* [What you should do]:
An exact copy is required of every line from the one with "xury wedding in" through the end of the data below, and the pictures must stay out of it.

----- Task inputs

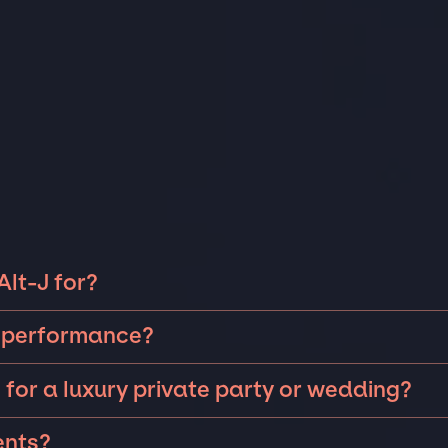
Alt-J for?
 can be booked for include corporate events and private
or performance?
saries, fundraisers, and galas. Whether the event is for
ng intimate performances and exclusive concerts. The
xury wedding in the Hamptons, or a sales conference for 
 for a luxury private party or wedding?
s will determine feasibility. The JSP team will work closely
o event too big or too small that we can't help secure
 to perform at a private party or
wedding
but the JSP
your
private event
.
ents?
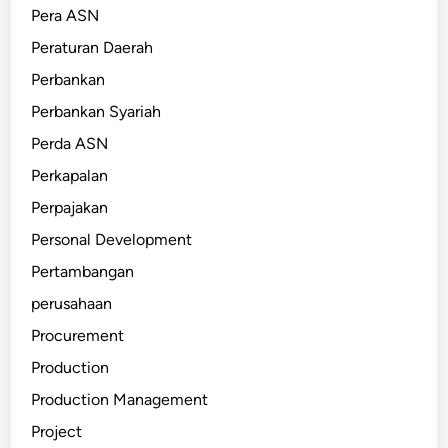
Pera ASN
Peraturan Daerah
Perbankan
Perbankan Syariah
Perda ASN
Perkapalan
Perpajakan
Personal Development
Pertambangan
perusahaan
Procurement
Production
Production Management
Project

----------

* [Answer box]:
xury wedding in the Hamptons, or a sales conference for 
 for a luxury private party or wedding?
s will determine feasibility. The JSP team will work closely
o event too big or too small that we can't help secure
 to perform at a private party or
wedding
but the JSP
your
private event
.
ents?
Pera ASN
Peraturan Daerah
Perbankan
Perbankan Syariah
Perda ASN
Perkapalan
Perpajakan
Personal Development
Pertambangan
perusahaan
Procurement
Production
Production Management
Project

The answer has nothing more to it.